On this occasion Douglas Macarthur and The Anvil raced from the front but I've seen plenty of Aidan's ridden like that and not get caught. I don't know if either horse was specifically run as a pacemaker but if you're a jockey riding against Ballydoyle horses you simply cannot let their pacemakers go clear because even they are sons of Galileo.
With Ballydoyle, the ones who race from the front and the ones who come from behind are all very good indeed.
Peslier plight was frightening to watch
You won't see many more dramatic pieces of racing television than Olivier Peslier bailing out from the runaway Daddys Lil Darling before the Oaks.
A jockey in that sort of situation can be sure the outcome is not going to be pretty.
When a jockey knows he is going to fall he normally gets hurt. That's because instinct has time to take over and you try to save yourself. When you can see a fall coming you tend to put your hand out to save yourself, which in itself leads to broken collarbones. That's why jump jockeys suffer that sort of injury so regularly. With most Flat falls the first thing that hits the ground is your head.
I remember seeing a guy being run away with at Folkestone.

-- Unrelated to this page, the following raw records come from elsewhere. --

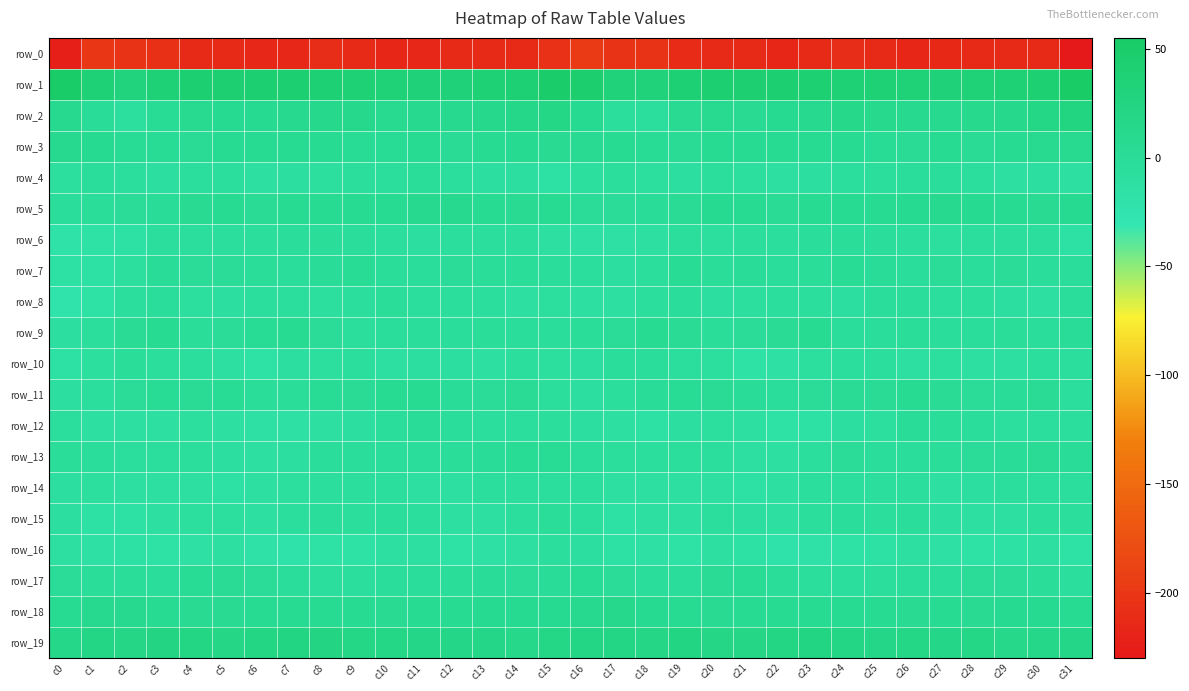

Reading left to right, list all the values displayed in this chart.

row_0: c0=-224.3	c1=-201.6	c2=-204.4	c3=-207.7	c4=-213.3	c5=-212.6	c6=-216.0	c7=-216.2	c8=-211.0	c9=-212.6	c10=-216.9	c11=-216.0	c12=-214.1	c13=-212.7	c14=-213.1	c15=-206.4	c16=-197.4	c17=-204.1	c18=-204.0	c19=-211.3	c20=-212.7	c21=-213.6	c22=-217.1	c23=-214.4	c24=-210.9	c25=-214.1	c26=-217.2	c27=-214.8	c28=-214.0	c29=-212.5	c30=-213.7	c31=-229.7
row_1: c0=52.5	c1=37.0	c2=30.1	c3=36.8	c4=42.8	c5=42.6	c6=43.4	c7=43.2	c8=38.5	c9=37.9	c10=34.9	c11=33.3	c12=33.8	c13=37.3	c14=38.3	c15=49.5	c16=46.1	c17=30.9	c18=32.7	c19=39.3	c20=43.0	c21=42.6	c22=43.7	c23=40.9	c24=37.7	c25=37.6	c26=34.1	c27=33.3	c28=35.1	c29=37.6	c30=40.6	c31=54.7
row_2: c0=10.2	c1=-0.4	c2=-9.0	c3=0.9	c4=8.0	c5=6.3	c6=6.5	c7=9.0	c8=12.9	c9=13.5	c10=7.9	c11=10.3	c12=9.3	c13=12.3	c14=15.8	c15=17.9	c16=6.7	c17=-6.2	c18=-6.8	c19=5.7	c20=7.3	c21=6.0	c22=7.0	c23=9.7	c24=14.3	c25=11.0	c26=9.0	c27=9.5	c28=10.5	c29=13.2	c30=18.0	c31=24.4
row_3: c0=8.9	c1=6.3	c2=1.2	c3=1.5	c4=2.1	c5=4.3	c6=4.5	c7=4.8	c8=3.6	c9=1.4	c10=0.5	c11=4.1	c12=2.4	c13=3.1	c14=6.3	c15=5.5	c16=5.7	c17=3.3	c18=1.0	c19=2.0	c20=3.0	c21=4.2	c22=4.7	c23=4.3	c24=3.0	c25=0.5	c26=1.9	c27=3.4	c28=2.4	c29=4.1	c30=7.4	c31=7.7
row_4: c0=-8.6	c1=-4.5	c2=-8.1	c3=-10.6	c4=-6.7	c5=-6.6	c6=-12.8	c7=-10.6	c8=-8.9	c9=-5.7	c10=-5.6	c11=-2.3	c12=-6.2	c13=-10.5	c14=-10.7	c15=-13.6	c16=-9.5	c17=-5.5	c18=-9.5	c19=-10.1	c20=-5.3	c21=-9.2	c22=-12.8	c23=-9.9	c24=-7.4	c25=-5.7	c26=-4.7	c27=-3.0	c28=-8.3	c29=-10.9	c30=-10.5	c31=-11.6
row_5: c0=-4.2	c1=-2.3	c2=-0.9	c3=0.4	c4=5.5	c5=4.6	c6=1.8	c7=3.7	c8=3.6	c9=4.6	c10=4.9	c11=8.9	c12=8.8	c13=3.9	c14=5.4	c15=3.6	c16=-1.2	c17=-1.4	c18=-0.6	c19=2.0	c20=6.1	c21=3.2	c22=2.2	c23=3.6	c24=4.3	c25=4.3	c26=6.0	c27=9.8	c28=6.7	c29=4.0	c30=5.9	c31=6.3
row_6: c0=-19.5	c1=-16.3	c2=-13.9	c3=-7.0	c4=-7.7	c5=-6.8	c6=-6.2	c7=-4.9	c8=-2.7	c9=-3.6	c10=-7.0	c11=-9.6	c12=-7.0	c13=-7.3	c14=-7.1	c15=-12.1	c16=-15.1	c17=-14.6	c18=-11.5	c19=-5.9	c20=-8.6	c21=-5.4	c22=-6.8	c23=-3.8	c24=-2.3	c25=-5.0	c26=-8.3	c27=-9.0	c28=-6.5	c29=-7.6	c30=-7.6	c31=-13.0
row_7: c0=-13.9	c1=-13.2	c2=-8.7	c3=-0.6	c4=-0.8	c5=-1.6	c6=-2.1	c7=-3.9	c8=0.0	c9=1.2	c10=-2.5	c11=-3.1	c12=-1.7	c13=-2.5	c14=-2.0	c15=-4.9	c16=-6.9	c17=-10.3	c18=-5.8	c19=1.0	c20=-2.3	c21=-0.6	c22=-4.1	c23=-2.7	c24=1.3	c25=0.1	c26=-3.9	c27=-1.4	c28=-3.0	c29=-1.6	c30=-3.2	c31=-3.9
row_8: c0=-22.2	c1=-15.8	c2=-8.3	c3=-3.8	c4=-9.3	c5=-9.7	c6=-7.9	c7=-7.3	c8=-8.7	c9=-7.4	c10=-2.3	c11=-6.3	c12=-6.1	c13=-8.3	c14=-12.1	c15=-9.2	c16=-11.6	c17=-10.8	c18=-6.4	c19=-4.5	c20=-10.6	c21=-8.6	c22=-8.3	c23=-7.2	c24=-9.6	c25=-4.5	c26=-3.3	c27=-6.7	c28=-6.2	c29=-10.3	c30=-11.5	c31=-5.1
row_9: c0=-10.3	c1=-5.7	c2=2.2	c3=3.6	c4=-1.8	c5=-1.2	c6=0.9	c7=4.6	c8=-1.1	c9=-5.3	c10=-2.9	c11=-3.0	c12=-4.8	c13=-2.8	c14=-3.5	c15=-3.2	c16=-2.4	c17=-1.0	c18=3.7	c19=1.6	c20=-1.9	c21=-0.8	c22=2.2	c23=3.6	c24=-4.0	c25=-4.8	c26=-2.3	c27=-3.8	c28=-4.5	c29=-2.5	c30=-4.3	c31=0.0
row_10: c0=-13.9	c1=-8.7	c2=-2.4	c3=-5.4	c4=-7.6	c5=-12.7	c6=-16.4	c7=-10.3	c8=-8.6	c9=-7.2	c10=-10.9	c11=-10.0	c12=-10.3	c13=-12.3	c14=-8.2	c15=-8.6	c16=-9.8	c17=-4.4	c18=-3.1	c19=-6.4	c20=-8.8	c21=-15.5	c22=-14.6	c23=-9.2	c24=-8.0	c25=-8.3	c26=-11.4	c27=-9.2	c28=-11.6	c29=-11.3	c30=-7.0	c31=-6.3
row_11: c0=-10.2	c1=-8.1	c2=-1.7	c3=0.9	c4=1.6	c5=1.4	c6=-2.8	c7=-1.8	c8=1.1	c9=2.4	c10=3.3	c11=3.2	c12=-0.5	c13=-1.1	c14=2.0	c15=-5.2	c16=-10.4	c17=-5.2	c18=-0.1	c19=0.8	c20=2.3	c21=-0.5	c22=-3.3	c23=-0.7	c24=2.1	c25=2.7	c26=3.5	c27=2.1	c28=-1.4	c29=-0.3	c30=1.7	c31=-6.4
row_12: c0=-7.6	c1=-11.2	c2=-12.6	c3=-11.9	c4=-9.1	c5=-10.7	c6=-14.6	c7=-14.5	c8=-11.5	c9=-9.9	c10=-3.0	c11=-0.5	c12=-3.5	c13=-6.7	c14=-7.9	c15=-5.8	c16=-10.2	c17=-12.0	c18=-13.0	c19=-10.6	c20=-8.8	c21=-12.6	c22=-15.4	c23=-13.8	c24=-10.2	c25=-8.5	c26=-0.4	c27=-2.1	c28=-3.9	c29=-8.8	c30=-6.3	c31=-7.8
row_13: c0=-2.8	c1=-3.5	c2=-6.5	c3=-6.4	c4=-6.1	c5=-10.3	c6=-11.7	c7=-10.3	c8=-3.0	c9=-3.3	c10=-3.2	c11=-2.9	c12=-1.9	c13=-0.5	c14=1.4	c15=0.8	c16=-2.9	c17=-5.2	c18=-6.9	c19=-5.8	c20=-7.4	c21=-11.2	c22=-12.5	c23=-8.0	c24=-1.7	c25=-4.4	c26=-2.9	c27=-2.8	c28=-0.9	c29=-0.1	c30=1.6	c31=-0.1
row_14: c0=-10.3	c1=-9.4	c2=-11.9	c3=-12.0	c4=-12.2	c5=-13.7	c6=-12.2	c7=-8.8	c8=-7.8	c9=-7.6	c10=-6.6	c11=-11.6	c12=-11.8	c13=-8.4	c14=-6.4	c15=-7.5	c16=-8.2	c17=-10.9	c18=-11.6	c19=-12.5	c20=-12.5	c21=-13.7	c22=-11.4	c23=-8.4	c24=-7.9	c25=-7.0	c26=-8.0	c27=-12.6	c28=-10.3	c29=-7.7	c30=-6.2	c31=-7.9
row_15: c0=-10.2	c1=-13.0	c2=-13.0	c3=-12.8	c4=-8.9	c5=-8.9	c6=-11.7	c7=-7.9	c8=-4.4	c9=-5.5	c10=-4.9	c11=-8.3	c12=-11.5	c13=-11.1	c14=-8.0	c15=-2.6	c16=-8.0	c17=-13.0	c18=-12.5	c19=-12.4	c20=-7.6	c21=-10.2	c22=-11.8	c23=-6.0	c24=-4.5	c25=-5.8	c26=-4.9	c27=-10.4	c28=-10.9	c29=-11.2	c30=-5.6	c31=-6.2
row_16: c0=-10.9	c1=-14.2	c2=-13.8	c3=-16.5	c4=-14.2	c5=-12.5	c6=-17.9	c7=-19.9	c8=-17.0	c9=-15.2	c10=-11.2	c11=-12.4	c12=-16.4	c13=-14.3	c14=-12.6	c15=-8.1	c16=-10.4	c17=-13.5	c18=-14.5	c19=-16.9	c20=-12.7	c21=-13.8	c22=-20.2	c23=-18.5	c24=-16.5	c25=-13.7	c26=-10.7	c27=-14.2	c28=-16.1	c29=-13.8	c30=-12.2	c31=-16.9
row_17: c0=-0.9	c1=-2.3	c2=-2.6	c3=-4.4	c4=0.8	c5=2.2	c6=-1.5	c7=-3.8	c8=-8.0	c9=-7.0	c10=-3.6	c11=-3.3	c12=-2.2	c13=-0.4	c14=-0.9	c15=0.2	c16=0.6	c17=-1.4	c18=-3.6	c19=-3.1	c20=2.2	c21=1.2	c22=-2.5	c23=-5.5	c24=-8.4	c25=-5.8	c26=-3.0	c27=-3.0	c28=-1.2	c29=-0.8	c30=-2.0	c31=-6.7
row_18: c0=3.7	c1=10.4	c2=9.2	c3=4.3	c4=5.2	c5=5.2	c6=3.1	c7=3.8	c8=4.5	c9=3.4	c10=5.2	c11=3.3	c12=4.0	c13=6.1	c14=7.1	c15=6.7	c16=8.5	c17=12.2	c18=6.4	c19=4.6	c20=5.2	c21=4.8	c22=2.9	c23=4.4	c24=3.9	c25=3.6	c26=5.3	c27=3.0	c28=5.1	c29=6.1	c30=7.0	c31=3.6
row_19: c0=15.9	c1=19.5	c2=18.4	c3=22.1	c4=20.8	c5=18.4	c6=20.5	c7=22.9	c8=21.7	c9=17.4	c10=17.3	c11=16.6	c12=17.0	c13=16.2	c14=14.5	c15=17.5	c16=19.6	c17=19.4	c18=19.3	c19=23.1	c20=19.0	c21=19.3	c22=21.0	c23=23.3	c24=19.8	c25=16.7	c26=17.4	c27=16.2	c28=17.5	c29=14.6	c30=15.7	c31=17.1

His horse galloped past the stalls and then carried on another 100 yards towards the end rail. The jockeys who were watching felt sure he would jump off, but he decided to stay on board. When the horse got to the point where he could go no further he did a huge skid and crashed into the fence. Miraculously, both horse and rider were fine.
The problem with a tearaway horse is he will be pulling hard, which means his head will be raised, which in turn means he won't be able to see where he is going. To rectify that the jockey has to stop pulling back on the reins, but the obvious consequence of that is it allows the horse to go faster.
It's a bit like going at 100 miles per hour on the motorway and letting go of the steering wheel.
Unfortunately, you either do that or you jump off. It's an absolutely horrible feeling.
Epsom ground great but owners deserved better
First, some praise.
I thought ITV did a magnificent job at Epsom. I watched a fair bit of the Derby day coverage before heading to Lingfield's evening meeting. What I saw was brilliant. Also brilliant was the state of the racecourse. Epsom and Sandown have a superb clerk in Andrew Cooper, who once again produced the track in super condition.
Now a moan.
We had a runner on Friday at Epsom, where the owners' and trainers' area we were directed to was a temporary marquee just beyond the winning post. It had a sloping floor and high stools that proved extremely difficult to tackle. I found it easier getting on Tiggy Wiggy. I actually saw two people fall off the stools. Neither person looked to be under the influence.
On such an important day I couldn't believe there was no designated area for all owners in the main Queen's Stand.
It's often said, but it's true, that when owners come back from having a runner at Chester they tell trainers they would love to go back in the future. I'm not sure owners who experienced the sloping floor, or fell off one of the stools, will have said the same about Epsom.